O Deus Santo habita naquele lugar que é o escabelo dos seus pés. Deus está separado do seu povo pela cortina ou paroket ( Lv 16, 2, 12. 15).

Com a morte de Jesus Cristo, a cortina que separava o Santo dos Santos do resto do Templo, é rasgada ao meio, as trevas caem sobre a terra, os mortos ressuscitam (Mt 27, 51-53). São os sinais da mudança de paradigma. Daqui em diante acabam-se os muros entre o Santo e o profano.

Entra-se na época do Espírito e não da Lei, na consumação do Reino de Deus.

Realmente, segundo Jesus, o Reino de Deus vem para santos e pecadores, sãos e doentes, judeus e pagãos. As parábolas de Jesus invertem e subvertem completamente o paradigma judaico.

O pai dá liberdade ao seu filho mais novo par sair de casa e levar a sua vida de acordo com os seus desejos. O filho perde-se no pecado, mas o pai espera a sua volta com ansiedade. O filho regressa à casa paterna (ao Reino de Deus), sem ralhetes nem sermões de ordem moral.

O patrão da vinha dá trabalho a todos e paga a todos da mesma maneira porque no Reino de Deus só há lugar para o perdão e para a misericórdia (“prefiro a misericórdia aos sacrifícios”).

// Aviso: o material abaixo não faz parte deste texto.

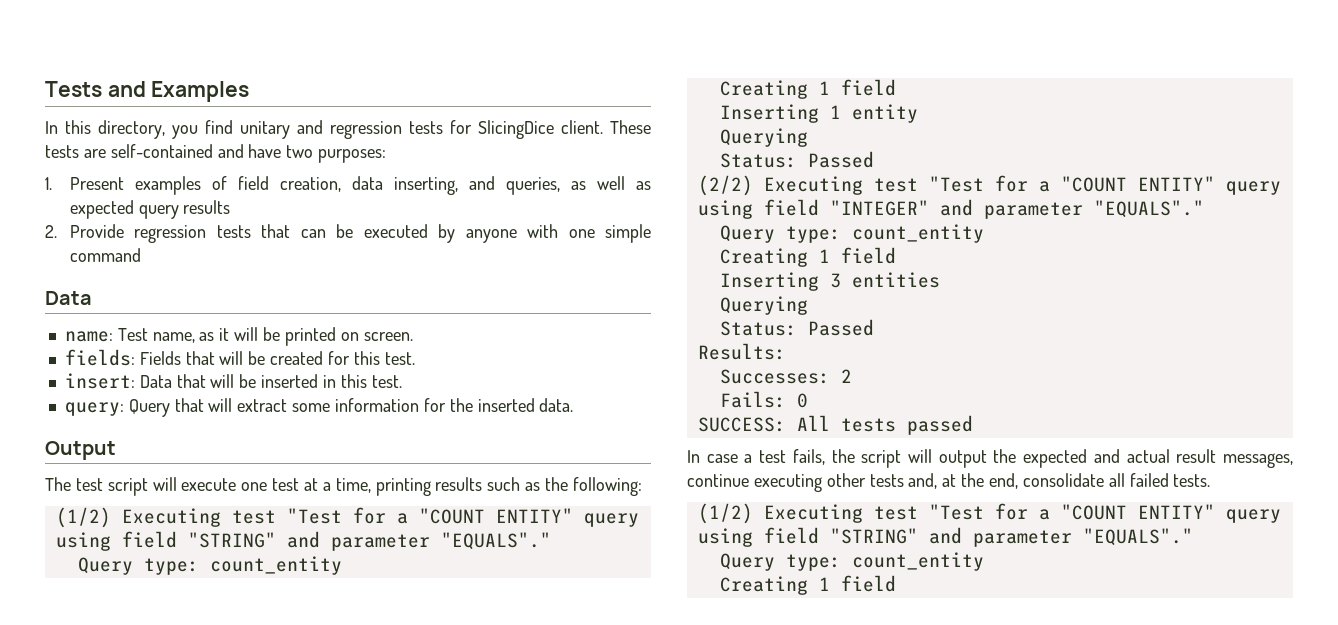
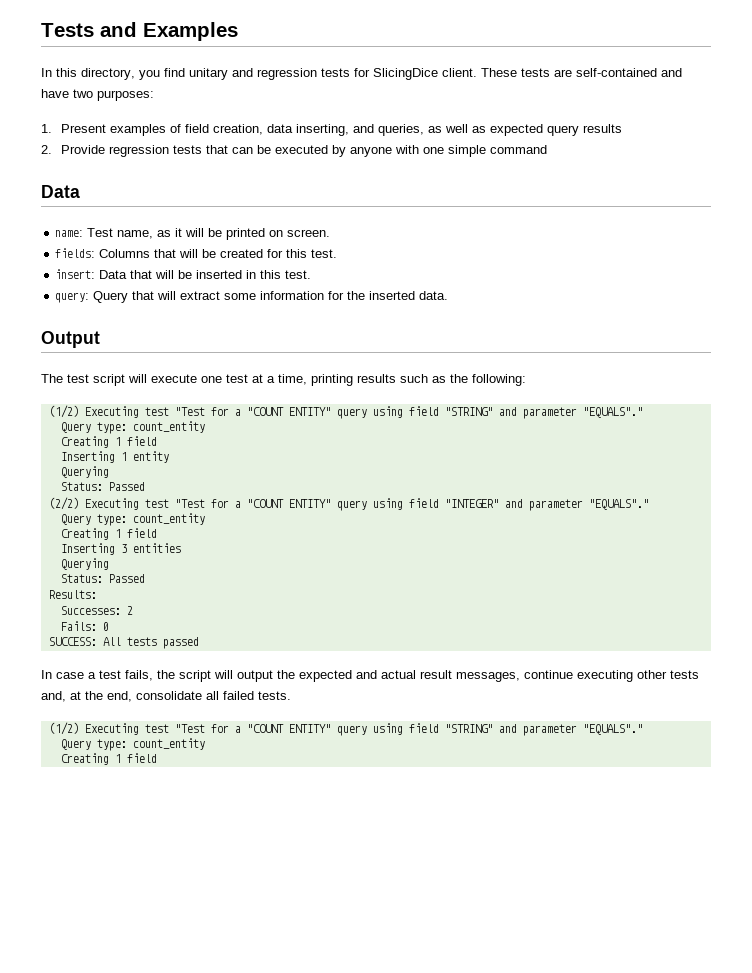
[139,351,181,365] Fields -> [99,249,151,258] Columns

O pastor deixa as 99 ovelhas no deserto e vai à procura da ovelha perdida.

O samaritano, odiado pelos judeus, é o “santo” e não o sacerdote e o levita, porque tratou o judeu, seu inimigo, maltratado pelos ladrões, com amor.

No Reino de Deus há lugar para todos desde que aceitem a pessoa de Jesus como enviado de Deus, seu Filho, Messias, Senhor e Salvador.

O mundo cultural da honra e santidade, reservada aos judeus, ao pai de família, aos hasidîm fariseus, cumpridores da Lei, aos zelotas guerrilheiros contra gregos e romanos, passa para o mundo cultural onde todos sejam irmãos, sem ódios, barreiras sociais, patriarcalismos que punham as mulheres à parte.
“Por isso vos digo: Não vos inquieteis quanto à vossa vida, com o que haveis de comer ou beber, nem quanto ao vosso corpo, com o que haveis de vestir. Porventura não é a vida mais do que o alimento, e o corpo mais do que o vestido?” (Mt 6, 25).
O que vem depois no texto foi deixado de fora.